In South Africa, where judges and courts have come to hold a special importance, a recently leaked document has brought into the open a debate about the racial makeup of the judiciary.
Since the advent of democracy in 1994, the African National Congress, the mostly-black anti-apartheid liberation movement, has enjoyed consistent electoral success and has come to dominate most aspects of national politics and the instruments of government.
As a result, the courts and judiciary have been left as the only branch not directly controlled by the party, and have come to be seen as an important and relatively colorblind path for groups and individuals seeking redress.
Yet the courts are also accused of sloth or delay in the collective South African effort known as “transformation” – a term of art for the shedding of apartheid and its inequalities.
A 2009 report, for instance, showed that 92 of 201 Superior Court judges were white in a country where less than 10 percent of the general population is.
Things came to a head on April 7, when an internal discussion document from a member of South Africa’s Judicial Services Commission (JSC), the body that interviews and appoints judges, leaked in local media.
“One way or the other, the JSC must deal with the uncomfortable perception that the graffiti on its wall reads ‘white men can’t judge,'” wrote lawyer Izak Smuts in his report, which immediately set off a small media storm.
Smuts said the commission must debate and then decide whether white males should cease to be considered for judicial appointments in the short term – in the interests of changing the overall racial makeup of the judiciary.
“The JSC should, at the very least, come clean and say so, so that white male candidates are not put through the charade of an interview before being rejected,” Smuts wrote.
The fallout of that leak touched off a robust media debate on the role of transformation in the judicial system, and the commission took a day of hearings to discuss its contents.
South African Constitutional Court Chief Justice Mogoeng Mogoeng, who also chairs the JSC, rejected the notion that white males were overlooked and noted that one such candidate had just been appointed to the Supreme Court of Appeals.
Most of the commission’s hearings on the document took place behind closed doors. But by the end of the week, Smuts had resigned from the JSC.
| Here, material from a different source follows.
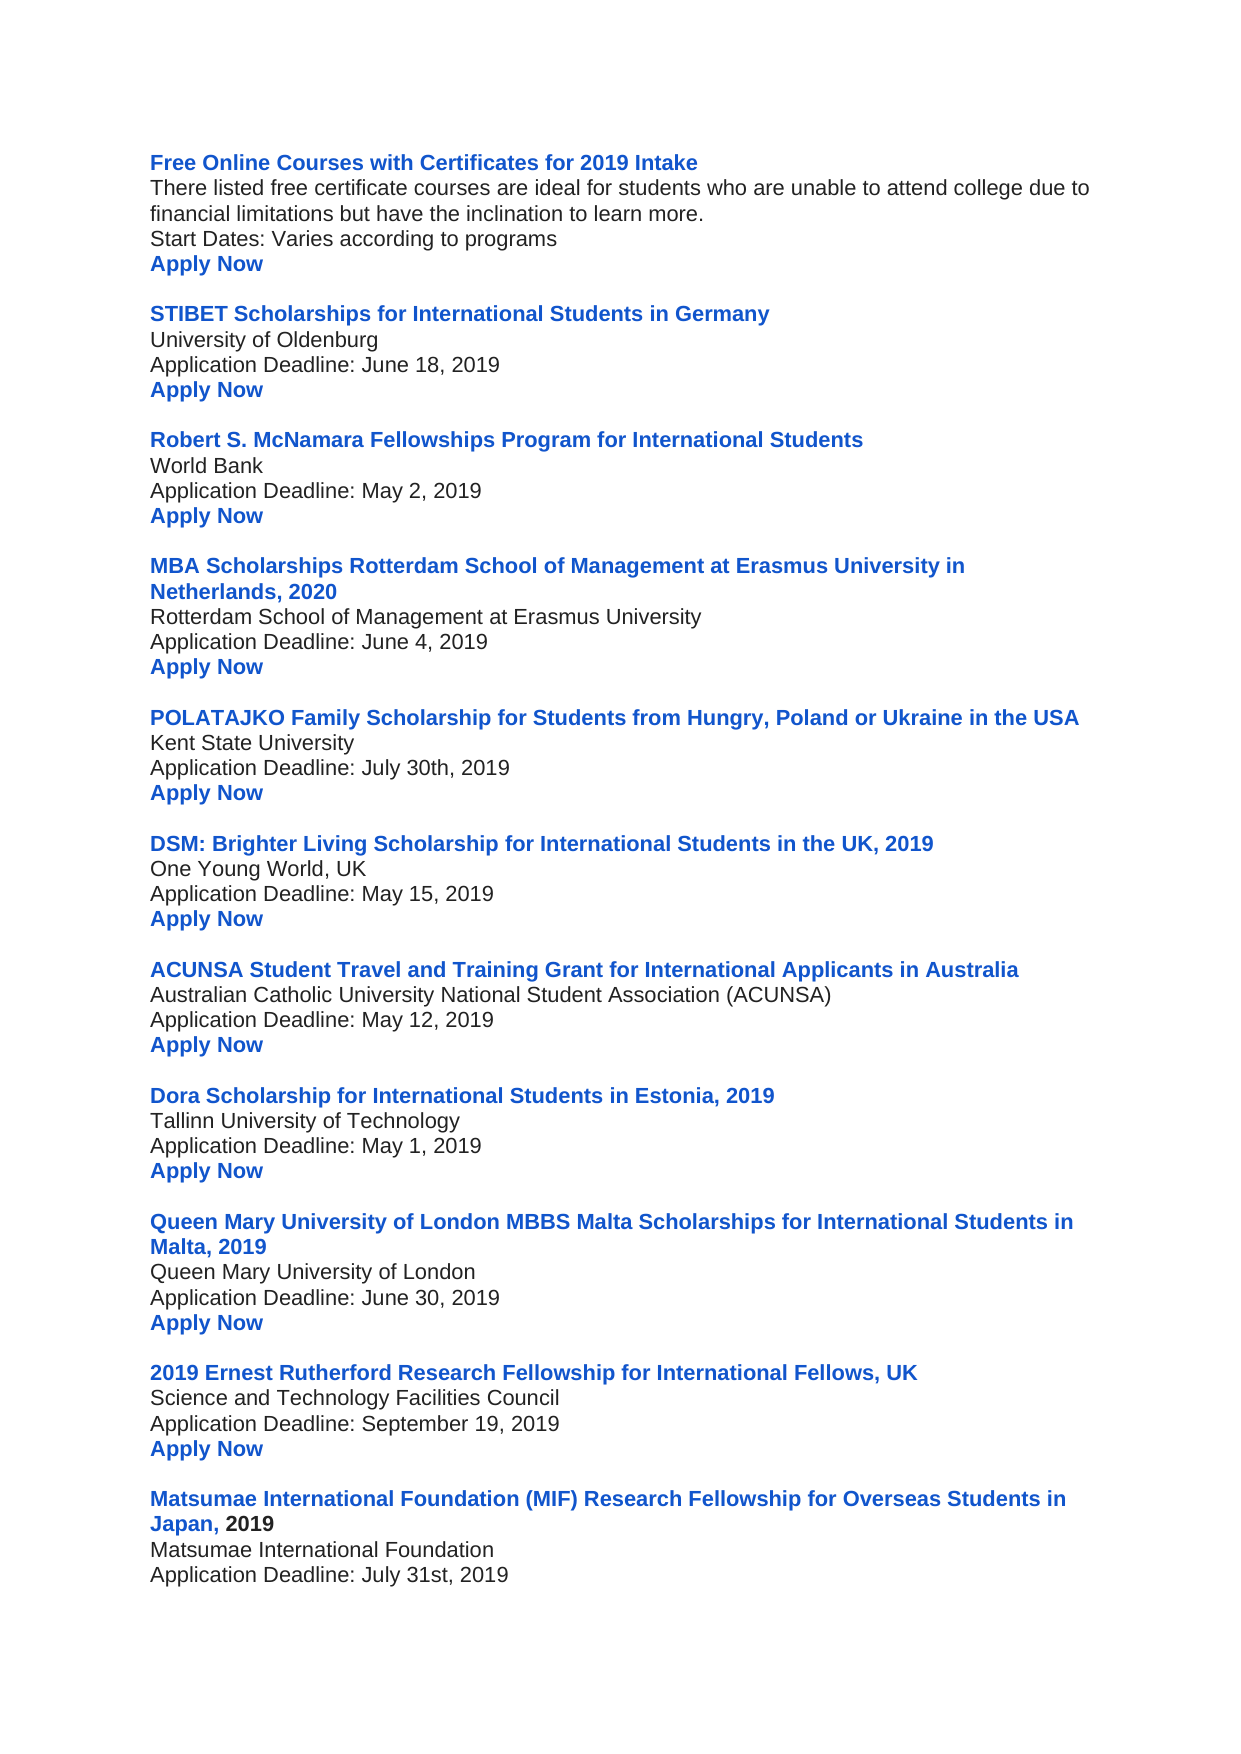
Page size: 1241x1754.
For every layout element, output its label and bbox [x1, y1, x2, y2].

text [150, 150, 1090, 1587]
He said it had become “devastatingly” clear that his understanding of the JSC and South Africa’s constitution was “far removed” from the opinion of the majority of the commission.
Smuts cited several candidates, not all of whom were white, who were passed over for selection as judges. In an April 2011 case, for instance, the JSC chose to keep two positions on the high court vacant rather than appoint a candidate, despite having three qualified candidates.
The JSC gave no substantive reason for having turned down the applicants. Following a lawsuit, the South African Supreme Court of Appeal declared the lack of reasons to be “irrational.”
“During my time [the JSC commission] has left a trail of wasted forensic talent in its wake,” Smuts said.